PROBLEM A: From the page on counting a binary pattern, list every comment line that appears in the C++ code.

:: PAGE ::

Input: N = 2, pat = “101” 
Output:
Pattern “101” doesn’t occur in the binary representation of 2 (10).

Input: N = 10, pat = “101” 
Output:
Binary representation of 10 is 1010 and the given pattern occurs only once. 

Naive Approach: Convert the number into its binary string representation and then use a pattern matching algorithm to check the number of times the pattern has occurred in the binary representation.

Efficient Approach: 

  1. Convert the binary pattern into it’s decimal representation.
  2. Take an integer all_ones, whose binary representation consists of all set bits (equal to the number of bits in the pattern).
  3. Performing N & all_ones now will leave only the last k bits unchanged (others will be 0) where k is the number of bits in the pattern.
  4. Now if N = pattern, it means that N contained the pattern in the end in its binary representation. So update count = count + 1.
  5. Right shift N by 1 and repeat the previous two steps until N ? pattern & N > 0.
  6. Print the count in the end.

Below is the implementation of the above approach: 

C++




// C++ program to find the number of times
// pattern p occurred in binary representation
// on n.
#include <bits/stdc++.h>
using namespace std;
 
// Function to return the count of occurrence
// of pat in binary representation of n
int countPattern(int n, string pat)

:::

PROBLEM B: Express the stretch of the entries from their start through the line containing "5: (557, 216)" as a numbered list, omitting blank lines.

:: SUPPLIED MATERIAL ::

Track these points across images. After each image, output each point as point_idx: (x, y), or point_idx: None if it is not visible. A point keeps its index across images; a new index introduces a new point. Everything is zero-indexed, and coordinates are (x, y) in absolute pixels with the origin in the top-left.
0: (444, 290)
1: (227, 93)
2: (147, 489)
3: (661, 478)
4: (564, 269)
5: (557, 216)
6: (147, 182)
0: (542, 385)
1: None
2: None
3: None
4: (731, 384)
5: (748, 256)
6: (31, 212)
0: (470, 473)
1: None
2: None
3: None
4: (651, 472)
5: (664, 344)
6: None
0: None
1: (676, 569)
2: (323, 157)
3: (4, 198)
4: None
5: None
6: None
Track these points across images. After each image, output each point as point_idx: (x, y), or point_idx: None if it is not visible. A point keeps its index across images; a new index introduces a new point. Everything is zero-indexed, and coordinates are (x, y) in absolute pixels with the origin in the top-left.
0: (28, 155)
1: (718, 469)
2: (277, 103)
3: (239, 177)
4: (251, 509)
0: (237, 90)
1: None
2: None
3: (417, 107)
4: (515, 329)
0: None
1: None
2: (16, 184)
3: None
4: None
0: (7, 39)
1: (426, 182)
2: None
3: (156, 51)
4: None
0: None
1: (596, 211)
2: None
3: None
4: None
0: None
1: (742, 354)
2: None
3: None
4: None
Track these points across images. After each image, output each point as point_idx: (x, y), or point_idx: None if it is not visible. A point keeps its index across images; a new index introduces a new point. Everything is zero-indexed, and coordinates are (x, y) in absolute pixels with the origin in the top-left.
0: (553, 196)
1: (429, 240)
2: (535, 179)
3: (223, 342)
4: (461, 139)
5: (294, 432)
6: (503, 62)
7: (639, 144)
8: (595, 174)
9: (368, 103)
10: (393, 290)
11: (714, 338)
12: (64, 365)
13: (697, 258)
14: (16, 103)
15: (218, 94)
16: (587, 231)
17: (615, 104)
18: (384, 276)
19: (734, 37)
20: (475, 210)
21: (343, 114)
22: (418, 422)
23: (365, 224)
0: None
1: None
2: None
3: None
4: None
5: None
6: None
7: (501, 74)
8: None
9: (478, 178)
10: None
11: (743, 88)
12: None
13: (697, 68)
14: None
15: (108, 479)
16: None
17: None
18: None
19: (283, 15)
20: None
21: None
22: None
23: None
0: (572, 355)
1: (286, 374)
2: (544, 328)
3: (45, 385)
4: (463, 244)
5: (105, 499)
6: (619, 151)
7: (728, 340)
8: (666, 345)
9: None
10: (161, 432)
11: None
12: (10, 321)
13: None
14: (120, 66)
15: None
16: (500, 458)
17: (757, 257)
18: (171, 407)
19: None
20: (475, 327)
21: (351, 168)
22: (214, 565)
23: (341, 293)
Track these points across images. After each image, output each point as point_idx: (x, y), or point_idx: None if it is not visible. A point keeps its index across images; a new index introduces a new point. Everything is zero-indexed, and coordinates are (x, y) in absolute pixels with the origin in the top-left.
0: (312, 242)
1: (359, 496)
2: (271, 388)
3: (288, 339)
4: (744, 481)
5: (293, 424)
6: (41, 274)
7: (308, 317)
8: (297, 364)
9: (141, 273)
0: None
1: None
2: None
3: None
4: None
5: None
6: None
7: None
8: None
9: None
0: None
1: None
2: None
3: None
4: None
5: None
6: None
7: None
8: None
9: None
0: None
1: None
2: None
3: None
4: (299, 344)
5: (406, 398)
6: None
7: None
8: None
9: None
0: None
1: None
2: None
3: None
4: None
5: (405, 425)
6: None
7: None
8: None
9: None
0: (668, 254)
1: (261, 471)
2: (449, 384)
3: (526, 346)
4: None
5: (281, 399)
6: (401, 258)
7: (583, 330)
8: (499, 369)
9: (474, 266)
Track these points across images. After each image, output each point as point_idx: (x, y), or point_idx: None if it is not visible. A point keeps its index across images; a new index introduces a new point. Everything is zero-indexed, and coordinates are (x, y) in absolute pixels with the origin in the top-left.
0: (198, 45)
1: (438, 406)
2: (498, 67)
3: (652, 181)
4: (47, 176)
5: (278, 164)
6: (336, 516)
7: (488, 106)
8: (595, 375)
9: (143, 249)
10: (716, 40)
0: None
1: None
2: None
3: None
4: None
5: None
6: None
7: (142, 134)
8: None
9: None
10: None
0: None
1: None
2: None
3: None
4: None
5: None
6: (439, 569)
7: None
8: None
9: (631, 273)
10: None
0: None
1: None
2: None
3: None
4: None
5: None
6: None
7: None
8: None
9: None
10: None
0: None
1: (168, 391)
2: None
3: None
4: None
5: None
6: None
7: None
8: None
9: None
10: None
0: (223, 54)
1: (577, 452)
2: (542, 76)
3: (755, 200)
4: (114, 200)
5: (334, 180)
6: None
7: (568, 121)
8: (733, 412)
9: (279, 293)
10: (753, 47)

:::

REPLY A:
// C++ program to find the number of times
// pattern p occurred in binary representation
// on n.
// Function to return the count of occurrence
// of pat in binary representation of n

REPLY B:
1. Track these points across images. After each image, output each point as point_idx: (x, y), or point_idx: None if it is not visible. A point keeps its index across images; a new index introduces a new point. Everything is zero-indexed, and coordinates are (x, y) in absolute pixels with the origin in the top-left.
2. 0: (444, 290)
3. 1: (227, 93)
4. 2: (147, 489)
5. 3: (661, 478)
6. 4: (564, 269)
7. 5: (557, 216)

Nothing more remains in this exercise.